(Saved entries)
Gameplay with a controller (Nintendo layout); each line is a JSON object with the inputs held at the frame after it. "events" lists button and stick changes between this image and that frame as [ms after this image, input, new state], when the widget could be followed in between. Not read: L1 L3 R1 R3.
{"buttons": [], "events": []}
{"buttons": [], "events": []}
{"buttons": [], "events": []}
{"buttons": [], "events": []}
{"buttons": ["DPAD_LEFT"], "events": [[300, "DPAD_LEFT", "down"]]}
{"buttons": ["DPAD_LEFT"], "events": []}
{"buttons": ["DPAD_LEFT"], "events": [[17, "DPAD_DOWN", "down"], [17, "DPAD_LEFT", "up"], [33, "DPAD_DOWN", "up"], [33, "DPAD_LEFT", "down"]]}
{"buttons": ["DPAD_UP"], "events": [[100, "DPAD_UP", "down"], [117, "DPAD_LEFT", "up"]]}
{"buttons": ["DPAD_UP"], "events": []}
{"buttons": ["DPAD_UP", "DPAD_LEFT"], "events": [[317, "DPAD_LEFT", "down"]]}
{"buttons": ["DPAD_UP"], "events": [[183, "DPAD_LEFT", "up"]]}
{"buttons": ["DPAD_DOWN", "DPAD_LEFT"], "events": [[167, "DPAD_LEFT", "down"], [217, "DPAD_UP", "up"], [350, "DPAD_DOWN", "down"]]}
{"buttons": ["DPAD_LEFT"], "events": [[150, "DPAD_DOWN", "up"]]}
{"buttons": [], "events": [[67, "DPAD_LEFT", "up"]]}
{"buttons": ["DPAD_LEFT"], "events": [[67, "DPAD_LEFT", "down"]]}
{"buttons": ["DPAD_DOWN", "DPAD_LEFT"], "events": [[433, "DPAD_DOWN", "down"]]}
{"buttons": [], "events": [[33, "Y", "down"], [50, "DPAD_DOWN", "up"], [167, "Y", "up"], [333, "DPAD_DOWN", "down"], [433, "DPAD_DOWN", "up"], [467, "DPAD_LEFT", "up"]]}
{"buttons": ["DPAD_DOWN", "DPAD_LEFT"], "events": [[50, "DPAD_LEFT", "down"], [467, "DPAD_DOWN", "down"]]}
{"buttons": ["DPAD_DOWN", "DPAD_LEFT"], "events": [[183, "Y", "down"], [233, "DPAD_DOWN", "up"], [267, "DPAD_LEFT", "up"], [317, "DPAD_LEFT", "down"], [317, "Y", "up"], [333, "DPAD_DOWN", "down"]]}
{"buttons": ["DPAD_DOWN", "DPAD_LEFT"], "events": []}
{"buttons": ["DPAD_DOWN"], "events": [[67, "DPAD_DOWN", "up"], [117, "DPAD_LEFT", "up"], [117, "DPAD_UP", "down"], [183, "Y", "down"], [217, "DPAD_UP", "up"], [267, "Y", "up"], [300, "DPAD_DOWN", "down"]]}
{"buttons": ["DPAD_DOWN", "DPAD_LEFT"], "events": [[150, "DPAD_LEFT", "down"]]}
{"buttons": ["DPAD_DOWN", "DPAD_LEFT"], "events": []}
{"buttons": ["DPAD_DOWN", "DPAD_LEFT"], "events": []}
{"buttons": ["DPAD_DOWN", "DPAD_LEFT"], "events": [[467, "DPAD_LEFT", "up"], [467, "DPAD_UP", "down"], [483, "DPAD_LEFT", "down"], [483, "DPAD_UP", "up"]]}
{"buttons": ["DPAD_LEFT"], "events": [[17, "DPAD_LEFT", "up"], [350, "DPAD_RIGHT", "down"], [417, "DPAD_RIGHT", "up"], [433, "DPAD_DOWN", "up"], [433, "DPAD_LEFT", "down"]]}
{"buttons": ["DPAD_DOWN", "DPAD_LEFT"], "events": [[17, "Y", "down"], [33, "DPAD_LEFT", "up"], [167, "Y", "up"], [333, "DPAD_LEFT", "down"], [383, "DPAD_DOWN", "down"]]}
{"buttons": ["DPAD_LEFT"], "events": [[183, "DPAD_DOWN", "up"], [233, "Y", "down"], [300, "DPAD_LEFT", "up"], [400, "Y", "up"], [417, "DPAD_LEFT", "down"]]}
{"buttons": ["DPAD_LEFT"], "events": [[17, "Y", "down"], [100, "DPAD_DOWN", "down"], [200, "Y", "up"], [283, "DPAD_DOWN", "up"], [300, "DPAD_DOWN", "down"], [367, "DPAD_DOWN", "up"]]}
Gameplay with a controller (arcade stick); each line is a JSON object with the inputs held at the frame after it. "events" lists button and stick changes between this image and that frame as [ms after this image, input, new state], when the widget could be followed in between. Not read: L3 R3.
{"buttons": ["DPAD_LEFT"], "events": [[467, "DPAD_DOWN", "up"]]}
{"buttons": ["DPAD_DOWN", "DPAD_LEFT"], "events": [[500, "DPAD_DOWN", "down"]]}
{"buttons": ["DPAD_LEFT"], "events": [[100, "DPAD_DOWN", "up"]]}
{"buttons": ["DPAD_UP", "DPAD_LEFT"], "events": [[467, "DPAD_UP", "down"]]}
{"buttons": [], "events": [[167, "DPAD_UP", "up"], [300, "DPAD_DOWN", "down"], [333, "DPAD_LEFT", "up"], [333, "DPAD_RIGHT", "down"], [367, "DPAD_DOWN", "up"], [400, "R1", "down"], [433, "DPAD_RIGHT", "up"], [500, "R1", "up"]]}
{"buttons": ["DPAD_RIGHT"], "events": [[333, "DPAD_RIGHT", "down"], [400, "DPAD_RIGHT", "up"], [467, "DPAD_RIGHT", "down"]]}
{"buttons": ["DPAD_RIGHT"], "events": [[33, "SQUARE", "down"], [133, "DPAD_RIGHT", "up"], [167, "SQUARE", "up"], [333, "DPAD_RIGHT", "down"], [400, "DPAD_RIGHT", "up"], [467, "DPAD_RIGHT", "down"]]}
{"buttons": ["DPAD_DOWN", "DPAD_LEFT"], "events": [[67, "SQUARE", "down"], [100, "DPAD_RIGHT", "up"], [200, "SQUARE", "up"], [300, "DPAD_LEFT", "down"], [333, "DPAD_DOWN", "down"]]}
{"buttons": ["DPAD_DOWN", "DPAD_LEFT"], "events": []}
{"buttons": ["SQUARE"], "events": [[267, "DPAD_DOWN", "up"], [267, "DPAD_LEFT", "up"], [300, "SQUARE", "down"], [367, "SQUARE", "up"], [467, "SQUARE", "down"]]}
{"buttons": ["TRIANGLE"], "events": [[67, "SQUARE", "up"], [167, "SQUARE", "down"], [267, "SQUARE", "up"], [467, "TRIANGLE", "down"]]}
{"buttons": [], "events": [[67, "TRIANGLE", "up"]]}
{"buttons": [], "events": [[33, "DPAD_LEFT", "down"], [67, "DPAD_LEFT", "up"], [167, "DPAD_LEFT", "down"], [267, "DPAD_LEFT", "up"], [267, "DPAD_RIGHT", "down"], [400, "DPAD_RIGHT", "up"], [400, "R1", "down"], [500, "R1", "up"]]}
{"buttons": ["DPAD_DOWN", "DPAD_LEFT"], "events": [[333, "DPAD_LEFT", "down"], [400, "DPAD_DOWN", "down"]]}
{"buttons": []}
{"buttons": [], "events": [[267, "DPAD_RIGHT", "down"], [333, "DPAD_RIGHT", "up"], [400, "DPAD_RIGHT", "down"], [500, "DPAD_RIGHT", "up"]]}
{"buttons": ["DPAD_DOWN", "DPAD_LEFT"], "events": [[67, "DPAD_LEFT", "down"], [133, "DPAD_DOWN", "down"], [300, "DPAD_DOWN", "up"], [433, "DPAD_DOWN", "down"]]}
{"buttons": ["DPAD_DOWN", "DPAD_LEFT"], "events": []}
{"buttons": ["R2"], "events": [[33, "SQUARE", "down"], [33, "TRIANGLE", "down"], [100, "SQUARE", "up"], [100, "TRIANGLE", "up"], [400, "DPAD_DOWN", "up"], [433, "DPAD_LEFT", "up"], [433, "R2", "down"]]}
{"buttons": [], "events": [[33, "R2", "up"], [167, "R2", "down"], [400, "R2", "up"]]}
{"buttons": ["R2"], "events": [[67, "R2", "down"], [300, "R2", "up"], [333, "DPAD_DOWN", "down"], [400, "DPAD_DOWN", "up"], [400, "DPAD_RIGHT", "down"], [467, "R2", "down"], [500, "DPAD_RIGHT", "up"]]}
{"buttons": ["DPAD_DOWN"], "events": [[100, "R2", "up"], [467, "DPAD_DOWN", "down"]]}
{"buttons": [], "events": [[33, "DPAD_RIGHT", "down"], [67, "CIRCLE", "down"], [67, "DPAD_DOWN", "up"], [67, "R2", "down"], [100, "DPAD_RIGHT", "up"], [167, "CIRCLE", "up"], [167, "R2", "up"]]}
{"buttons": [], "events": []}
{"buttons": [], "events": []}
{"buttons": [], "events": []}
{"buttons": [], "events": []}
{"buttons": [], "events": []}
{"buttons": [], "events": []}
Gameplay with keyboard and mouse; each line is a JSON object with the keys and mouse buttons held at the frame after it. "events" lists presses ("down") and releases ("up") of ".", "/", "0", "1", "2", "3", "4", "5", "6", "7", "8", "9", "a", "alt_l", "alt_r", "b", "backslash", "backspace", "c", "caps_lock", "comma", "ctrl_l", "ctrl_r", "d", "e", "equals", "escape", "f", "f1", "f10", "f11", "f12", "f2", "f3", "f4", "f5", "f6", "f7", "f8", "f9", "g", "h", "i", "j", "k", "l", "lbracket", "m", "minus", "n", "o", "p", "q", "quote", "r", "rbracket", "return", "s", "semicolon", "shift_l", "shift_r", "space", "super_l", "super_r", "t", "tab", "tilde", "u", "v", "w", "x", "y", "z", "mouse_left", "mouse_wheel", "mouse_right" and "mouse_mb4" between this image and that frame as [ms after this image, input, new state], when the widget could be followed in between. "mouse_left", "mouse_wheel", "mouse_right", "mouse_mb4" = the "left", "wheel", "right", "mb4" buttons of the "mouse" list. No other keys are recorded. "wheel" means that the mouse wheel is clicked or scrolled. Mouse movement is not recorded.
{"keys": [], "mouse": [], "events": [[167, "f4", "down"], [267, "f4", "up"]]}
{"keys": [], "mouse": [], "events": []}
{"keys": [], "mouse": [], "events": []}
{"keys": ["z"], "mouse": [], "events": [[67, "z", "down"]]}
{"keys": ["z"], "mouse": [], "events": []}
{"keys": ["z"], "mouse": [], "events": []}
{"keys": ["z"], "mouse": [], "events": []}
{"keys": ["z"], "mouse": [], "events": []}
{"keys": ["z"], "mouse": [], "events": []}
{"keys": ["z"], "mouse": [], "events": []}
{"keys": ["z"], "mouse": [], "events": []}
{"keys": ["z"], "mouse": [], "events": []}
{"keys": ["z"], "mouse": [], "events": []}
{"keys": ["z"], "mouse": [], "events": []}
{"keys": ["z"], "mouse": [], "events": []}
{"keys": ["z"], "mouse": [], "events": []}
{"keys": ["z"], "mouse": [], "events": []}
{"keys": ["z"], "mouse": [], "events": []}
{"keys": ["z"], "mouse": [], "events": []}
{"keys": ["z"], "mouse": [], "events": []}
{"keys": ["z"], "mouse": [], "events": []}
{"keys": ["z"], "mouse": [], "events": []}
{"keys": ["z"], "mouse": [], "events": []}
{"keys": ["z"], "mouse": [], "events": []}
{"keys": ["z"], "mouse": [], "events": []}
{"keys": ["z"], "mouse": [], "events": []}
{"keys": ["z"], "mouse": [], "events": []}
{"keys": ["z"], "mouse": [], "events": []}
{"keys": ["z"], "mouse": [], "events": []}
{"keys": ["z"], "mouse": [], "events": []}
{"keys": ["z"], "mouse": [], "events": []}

- What this task involves: Which lines of the records contain the word "TRIANGLE"? Copy each of them.

- Solution to this task:
{"buttons": ["TRIANGLE"], "events": [[67, "SQUARE", "up"], [167, "SQUARE", "down"], [267, "SQUARE", "up"], [467, "TRIANGLE", "down"]]}
{"buttons": [], "events": [[67, "TRIANGLE", "up"]]}
{"buttons": ["R2"], "events": [[33, "SQUARE", "down"], [33, "TRIANGLE", "down"], [100, "SQUARE", "up"], [100, "TRIANGLE", "up"], [400, "DPAD_DOWN", "up"], [433, "DPAD_LEFT", "up"], [433, "R2", "down"]]}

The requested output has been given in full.